Trois questions à Gilles Garel

Enquête sur l'innovation

Publié le 6 avril 2017 Mis à jour le 22 mai 2017

Gilles Garel est professeur du Conservatoire national des arts et métiers sur la chaire de gestion de l’innovation et chercheur au Laboratoire interdisciplinaire de recherches en sciences de l’action (Lirsa) du Cnam. Avec Loïc Petitgirard, maître de conférences en histoire des sciences et des techniques au Cnam, il a lancé le 9 janvier dernier, la première saison du Mooc Fabriquer l’innovation sur la plateforme Fun.

Quelles sont les grandes tendances de l’innovation aujourd’hui ?

Nous sommes dans une période de transition qui se caractérise par une intensification des innovations: elles sont plus nombreuses avec des cycles courts d’apparition, dans des champs ou des secteurs variés. Si nous parlons beaucoup des innovations « de rupture », c’est-à-dire celles qui remettent en cause l’identité des objets, au contraire des innovations de soutien qui viennent renforcer l’existant, elles ne représentent en réalité qu’une faible proportion du total des innovations mais marquent les enjeux de la transition.

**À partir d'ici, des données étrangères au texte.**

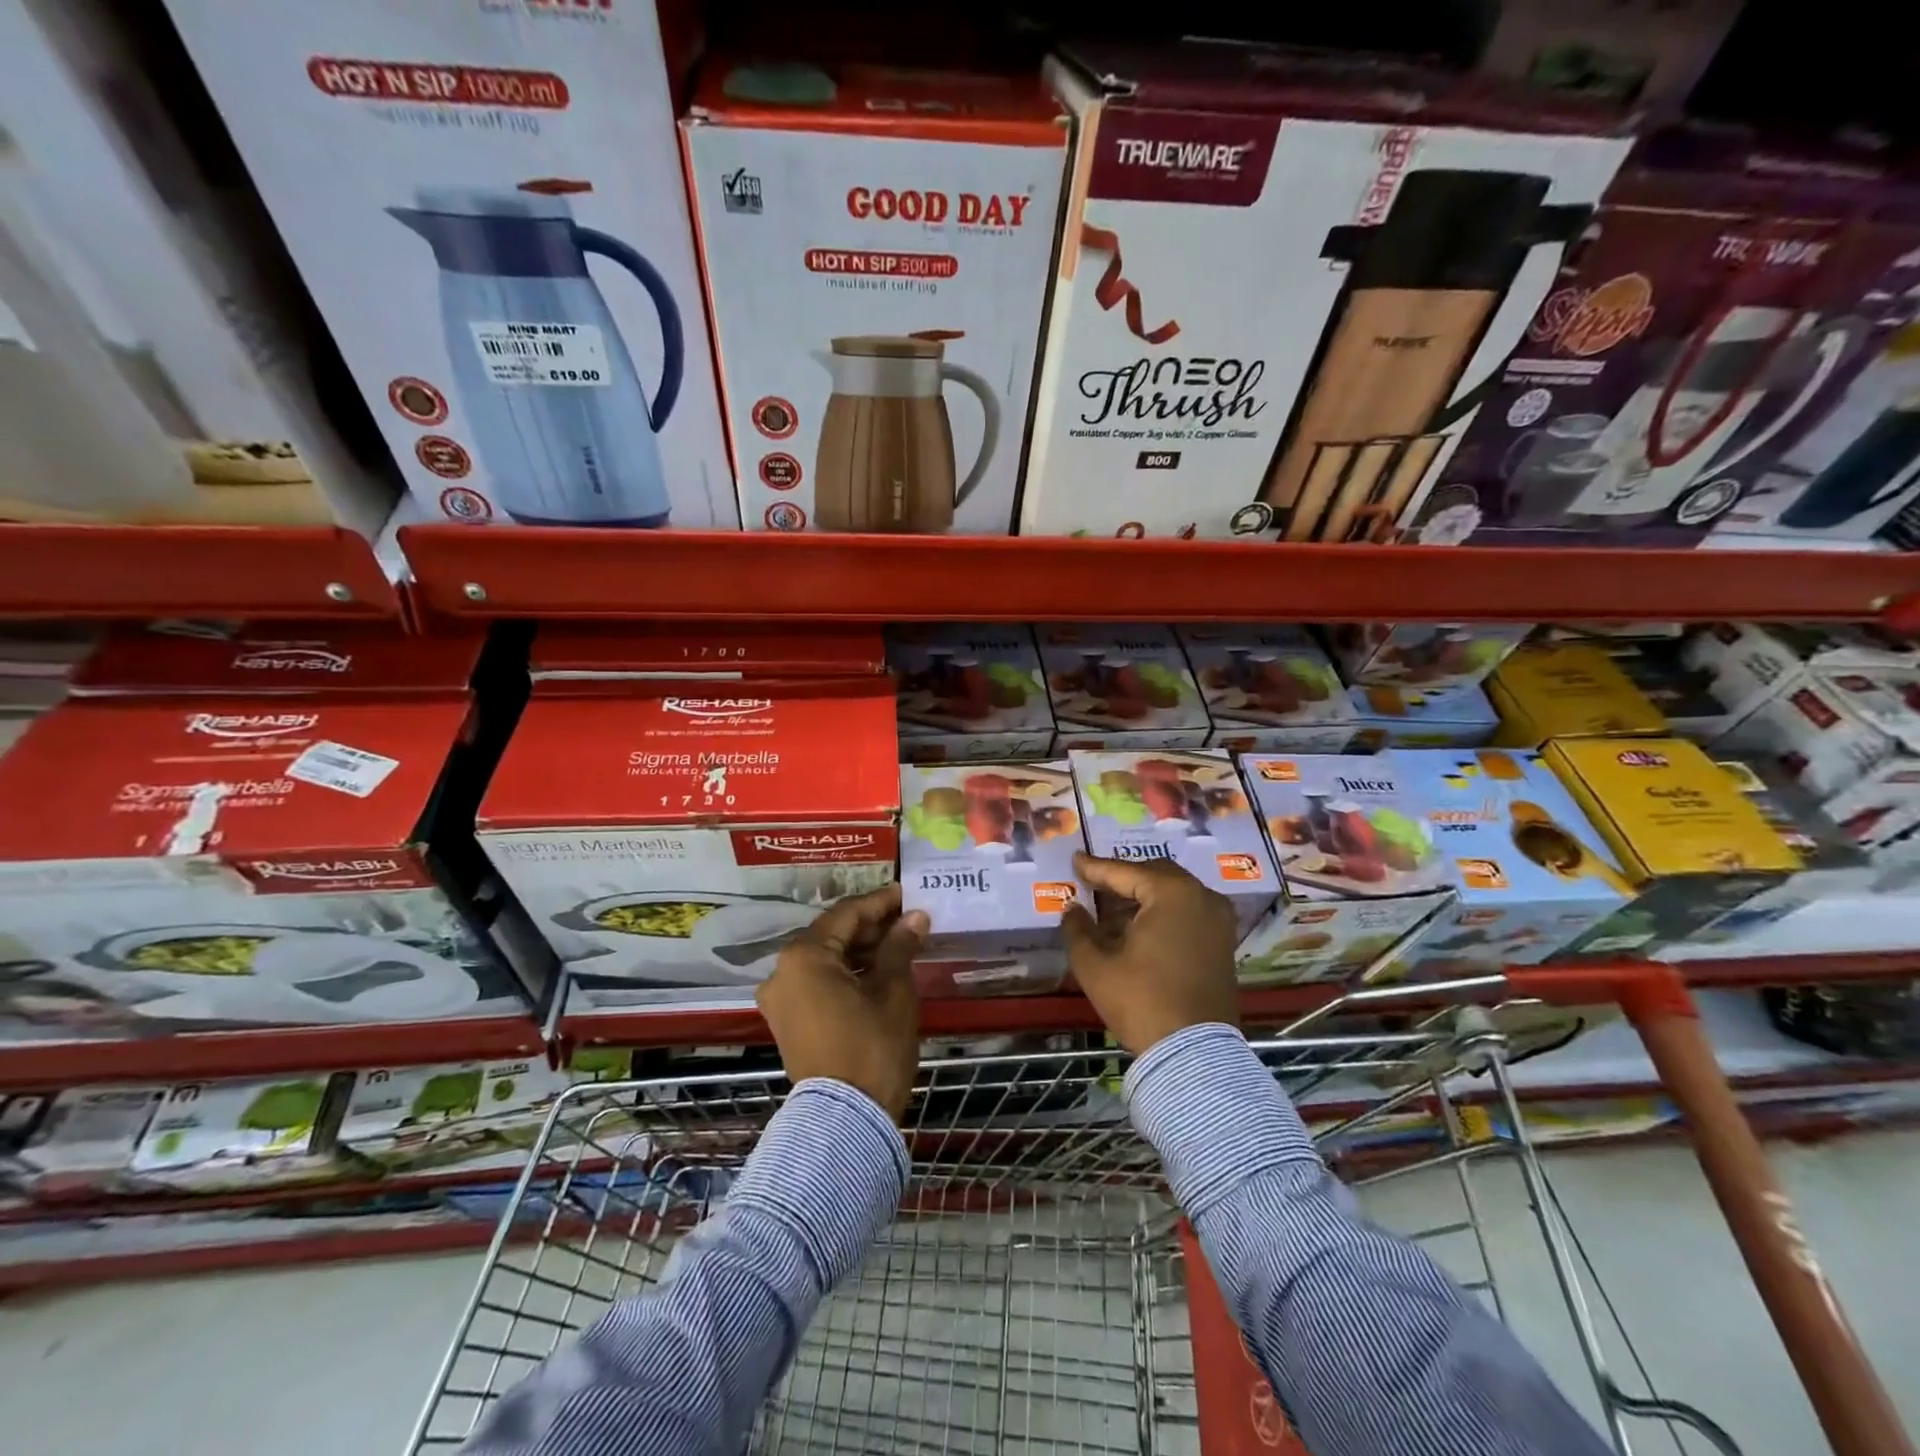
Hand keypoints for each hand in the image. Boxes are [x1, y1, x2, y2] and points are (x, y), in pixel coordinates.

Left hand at [757, 884, 927, 1120]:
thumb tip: (915, 917)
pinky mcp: (787, 1021)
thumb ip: (900, 946)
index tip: (908, 893)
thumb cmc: (871, 1047)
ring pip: (826, 959)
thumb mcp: (892, 991)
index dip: (881, 902)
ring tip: (900, 944)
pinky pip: (818, 983)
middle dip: (872, 927)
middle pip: (832, 935)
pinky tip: (878, 971)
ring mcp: (781, 999)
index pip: (847, 914)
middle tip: (909, 921)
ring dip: (861, 951)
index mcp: (803, 956)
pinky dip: (847, 974)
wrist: (845, 1121)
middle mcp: (782, 971)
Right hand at [1061, 853, 1240, 1055]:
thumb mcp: (1095, 965)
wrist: (1194, 1055)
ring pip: (1174, 894)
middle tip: (1094, 884)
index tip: (1075, 860)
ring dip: (1143, 898)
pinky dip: (1162, 913)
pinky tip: (1138, 929)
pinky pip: (1188, 913)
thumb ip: (1078, 929)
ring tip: (1111, 910)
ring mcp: (1219, 921)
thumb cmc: (1141, 1001)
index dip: (1096, 868)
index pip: (1125, 872)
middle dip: (1123, 879)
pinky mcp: (1224, 944)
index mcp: (1172, 893)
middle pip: (1155, 875)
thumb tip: (1073, 910)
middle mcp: (1202, 897)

L’innovation technologique fait l’objet d’un véritable tropisme. En effet, la technologie fascine et représente des ruptures visibles : le transistor, le laser ou le GPS ont fini par arriver dans nos vies et engendrer de nouveaux usages. Songeons aux effets du Minitel sur la culture et les pratiques numériques des Français. Mais l’innovation technologique n’est qu’une partie du phénomène. Il ne faut pas en particulier réduire les innovations au champ numérique. Des innovations sociales, sportives ou culturelles participent aussi de la révision du dominant design. Pour engendrer la rupture, il faut modifier la fabrique même de l’innovation. Nous avons épuisé les effets des anciens systèmes productifs et des modes traditionnels de gestion de l’innovation. Or pour nos sociétés, l’enjeu est de comprendre le phénomène mais aussi de le réguler. Les listes des tendances contemporaines sont nombreuses, mais plutôt que de les recenser, c’est aux conséquences en matière d’action collective qu’il faut s’intéresser.

Quels sont les moteurs de l’innovation ?

De manière très générale, il existe deux «moteurs» indispensables : les connaissances et les concepts d’une part. Les connaissances sont très développées à notre époque et plus facilement accessibles et partageables. L’autre ressource est la créativité, la capacité à engendrer des idées nouvelles et pertinentes. Sur cette double base, en s’organisant et en se finançant, il est possible de fabriquer de l’innovation. Celle-ci ne doit pas être confondue avec une invention. Au contraire de cette dernière, l’innovation se diffuse et est alors perçue comme créatrice de valeur : d’usage, économique, symbolique... Depuis sa création, l’innovation occupe une place importante au Conservatoire.

Comment expliquez-vous cela ?

Le Conservatoire a été créé en 1794, en pleine première révolution industrielle. À l’époque, la France accusait un retard économique face à l’Angleterre. « Perfectionner l’industrie nationale » fut l’un des mots d’ordre à la création du Conservatoire. Inscrit au coeur du projet initial, il s’agissait bien de constituer une « machine » à former les artisans, les industriels et les citoyens au meilleur état de l’art, dans tous les domaines. Par ailleurs, à partir de 1819, l’apparition des premières chaires permet de positionner le Conservatoire au front de taille des sujets innovants. Les chaires permettent à l’établissement d’être précurseur dans le contenu des enseignements dispensés, en marge des savoirs « classiques » des universités, des écoles d’ingénieurs ou de commerce. Par exemple, au tout début du vingtième siècle, à l’initiative du ministre socialiste de l’Industrie Alexandre Millerand, le Conservatoire met en place des conférences pratiques sur la prévention des accidents de travail. En 1905 un cours sur l’hygiène industrielle est créé, cours qui deviendra une chaire en 1912. Parce que le Cnam a toujours été en contact avec les industriels, les entrepreneurs et les professionnels, il se situe sur la ligne de crête de l’innovation. C’est un établissement qui a aussi historiquement innové pédagogiquement avec l’enseignement par la démonstration ou le télé-enseignement.